Küçük tilkim yani Amil kız kardeşimin biricik tek kızıydı. Amil'in babasıyla görüştükleri zamanların meyvesiydi. Amil dünyaya geldiğinde bizim değil de babasının bütün özelliklerini taşıdığını anladığım gibi onu babasına götürmüştüm. O bir kitsuneydi ve onlarla büyümesi daha doğruydu. Bizim yanımızda kalsaydı kendini ve güçlerini keşfedemezdi.

Kardeşim onu doğurduktan sonra bu dünyaya gözlerini kapatırken onu özlemeyeyim diye yerine Amil'i bırakmıştı sanki. Çünkü görünüş olarak annesinin aynısıydı. Küçük tilkim bana kardeşimin emanetiydi. Her mevsim değişimlerinde beni görmeye gelirdi Amil ve bende onu o bilmese de uzaktan gözlemeyi hiç bırakmamıştım.

Nehrin diğer yakasında yaşadığını tabi ki biliyordum ama kitsuneler kendilerini göstermeyi pek sevmedikleri için şuan karşımda onu görmeyi hiç beklemiyordum. "Teyze iznin olursa yanına gelmek isterim" derken ki yüzündeki gülüşe takılı kaldı bakışlarım. Sanki karşımda kızı değil de kendi duruyordu Akşin'in. Başımla onu onayladım, onun gibi bende özlemiştim onu çünkü. Canımın yarısının bir tanesiydi o.

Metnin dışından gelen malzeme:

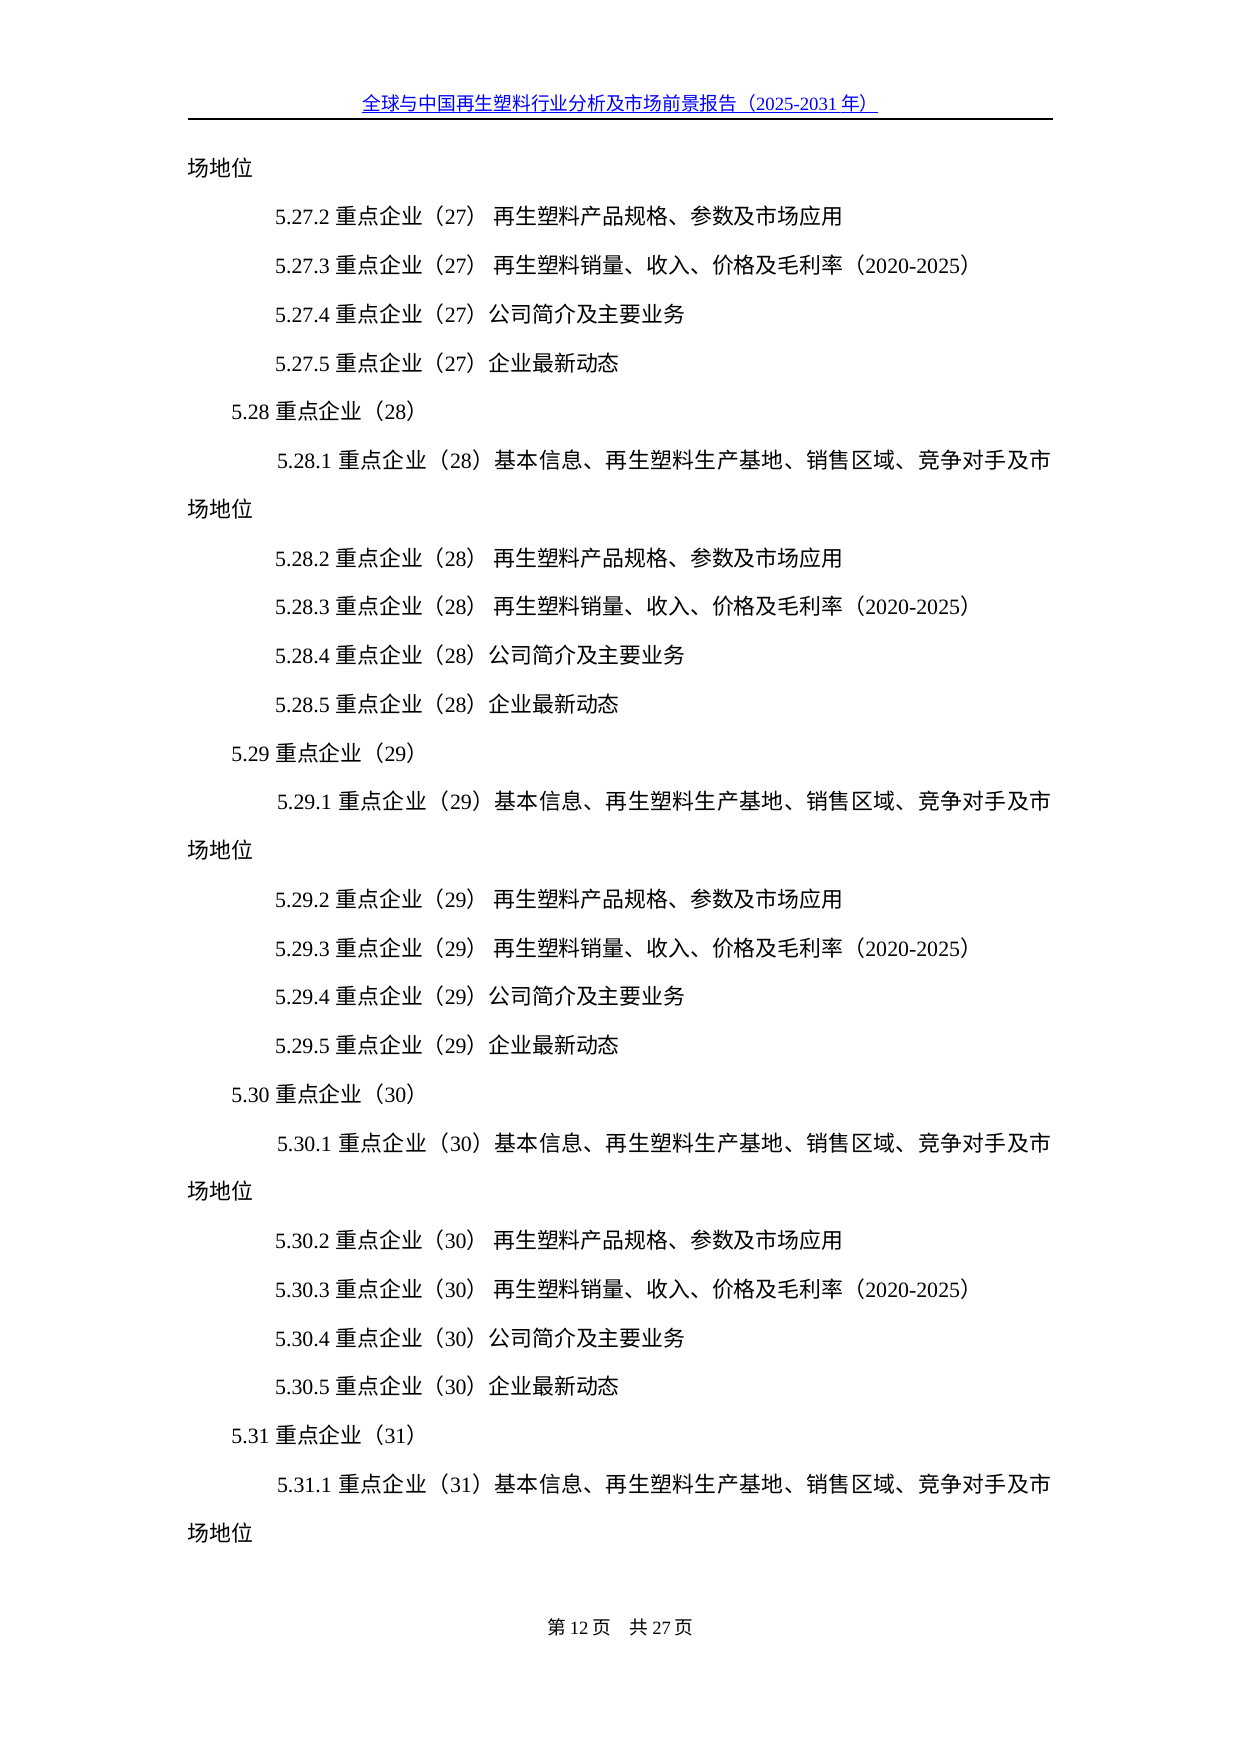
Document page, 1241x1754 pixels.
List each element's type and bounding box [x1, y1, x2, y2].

Nehrin karşısına nasıl geçeceklerini merak ettiğim için onları izlemeye başladım. Benimle beraber yanımdaki herkeste bu yabancı topluluğu pür dikkat izliyordu. Amil'in işaret vermesiyle yanındakilerden bir kısmı arkalarındaki ormandan taşıdıkları salları nehre bıraktı. Sallara binerek yanımıza kısa sürede geldiler. 

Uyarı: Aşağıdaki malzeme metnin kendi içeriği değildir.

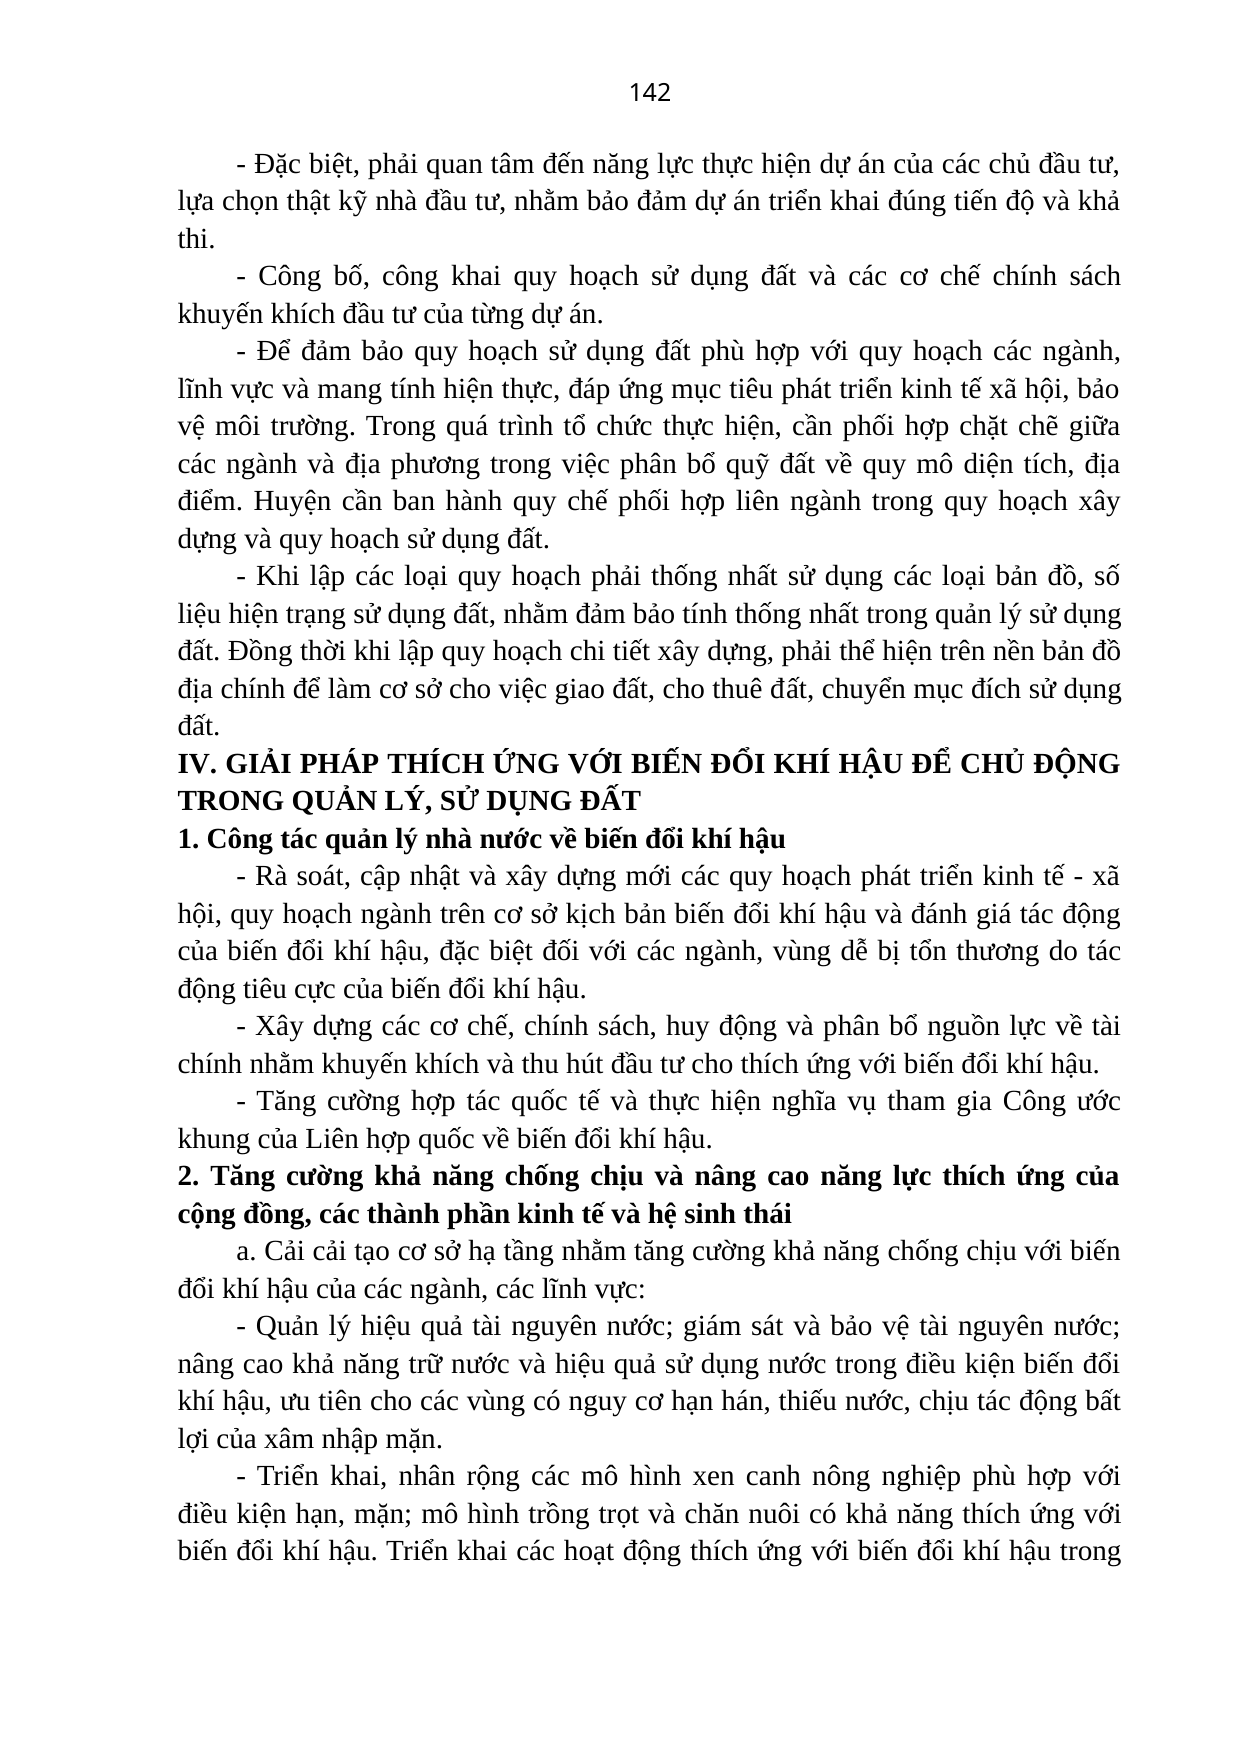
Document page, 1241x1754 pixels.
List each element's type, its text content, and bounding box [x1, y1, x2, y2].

Kurtlar bu muhteşem varlıkları çok dikkatli izliyorlardı. Belki de ömürleri boyunca ilk defa görüyorlardı. Kitsuneler göz önünde olmayı sevmedikleri için kendilerini dış dünyadan saklarlardı. Güçsüz oldukları veya kendilerini koruyamadıkları için değil, sadece kendi kurdukları düzenlerinde sorunsuz savaşsız yaşamayı seçtikleri için. Yoksa kitsuneler savaşçı bir ırktılar. Bu bilgilerden fazlasını bende bilmiyordum doğrusu, onlar bu dünyanın saklı varlıklarıydı.

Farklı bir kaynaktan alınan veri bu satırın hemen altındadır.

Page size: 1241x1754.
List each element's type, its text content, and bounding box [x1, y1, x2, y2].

Ama sanırım benim küçük tilkim bu düzeni değiştirmeye niyetliydi. Öyle olmasa uzaktan kendilerini göstermeden bizi izlerlerdi sadece. Amil'i herkesle tanıştırdıktan sonra benim ve Ezra'nın kaldığı barakanın önünde oturduk. Biz kendi aramızda sohbet ederken yanımıza hiç gelmeyen Aysa küçük tilkimin dikkatini çekmişti ki sordu.

"Teyze şu güzel ama bi o kadar da üzgün kadın kim ?" . Ona Aysa' nın kim olduğunu, buraya neden geldiğimizi ve başımıza   gelenleri anlattım. Beni kolumdan hafifçe çekerek kaldırdı ve kendiyle beraber Aysa' nın yanına sürükledi. Sanırım onunla da şahsen tanışmak istiyordu.

AYSA= Gelen adım seslerini duyduğumda Kamran da olan bakışlarımı zorla oraya çevirdim. Uhra ve genç bir kadın gelip tam karşımda durdu. Genç kadının aynı benim gibi beyaz saçları ve daha önce hiç görmediğim gri gözleri vardı. Genç kadın hafifçe eğilerek beni selamladıktan sonra " merhaba prenses ben Uhra' nın yeğeni ve kitsunelerin prensesi Amil, eğer iznin olursa eşinin yaralarına bir de ben bakmak isterim" dedi.

Davranışı ve yaklaşımı hoşuma gitmişti ve tabi ki bakabilirdi. Ama yine de içimden geçenleri söylemeden edemezdim. "Tabi bakabilirsin prenses ama yaşlı büyücü ve nemf kraliçesinin yapamadığı neyi yapmayı düşünüyorsun" Evet biraz kaba konuşmuş olabilirdim ama bende çok gergin, üzgün ve sinirliydim.